Symbol Analysis
"Power" is about the decay, and eventual death, of Marie Curie's body. But Rich also describes the earth in bodily imagery and draws a connection between the Curie's body and the earth itself. In this way, Rich connects up different branches of science (much as Curie herself did) and asks us to make connections between the human and the earth.
- Line 2: The speaker personifies the earth, and describes its "flank," as if it had flesh.
- Lines 3-4: The amber bottle is filled with liquid that will supposedly cure all kinds of bodily ailments, from fever to melancholy. Yeah right, liquid. We don't believe in magic (and you can bet Curie didn't believe in it either).
- Lines 7-9: Here we find out that Curie was "bombarded" (a pretty intense and violent word) by radiation.
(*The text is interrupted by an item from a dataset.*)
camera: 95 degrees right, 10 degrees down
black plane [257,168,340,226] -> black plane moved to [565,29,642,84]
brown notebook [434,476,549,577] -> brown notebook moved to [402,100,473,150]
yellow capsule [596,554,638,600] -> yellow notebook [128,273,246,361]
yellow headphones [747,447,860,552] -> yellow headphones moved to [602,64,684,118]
The speaker thinks that Curie must have understood what was happening to her body, even as she denied it. Could Marie really be that blind to what was going on?
- Lines 10-13: Now we get the deets on the radiation poisoning, and it ain't pretty. Curie's fingertips are filled with pus, her skin is cracking, her eyes have developed cataracts. Her work has taken a palpable toll on her body.
- Lines 14-17: Ah, the irony: Curie's scientific life work, which gave her power, ultimately destroyed her body and left her dead. She denied that her "wounds came from the same source as her power" until the very end—perhaps refusing to see, or at least to admit, the toll that some work takes on the human body.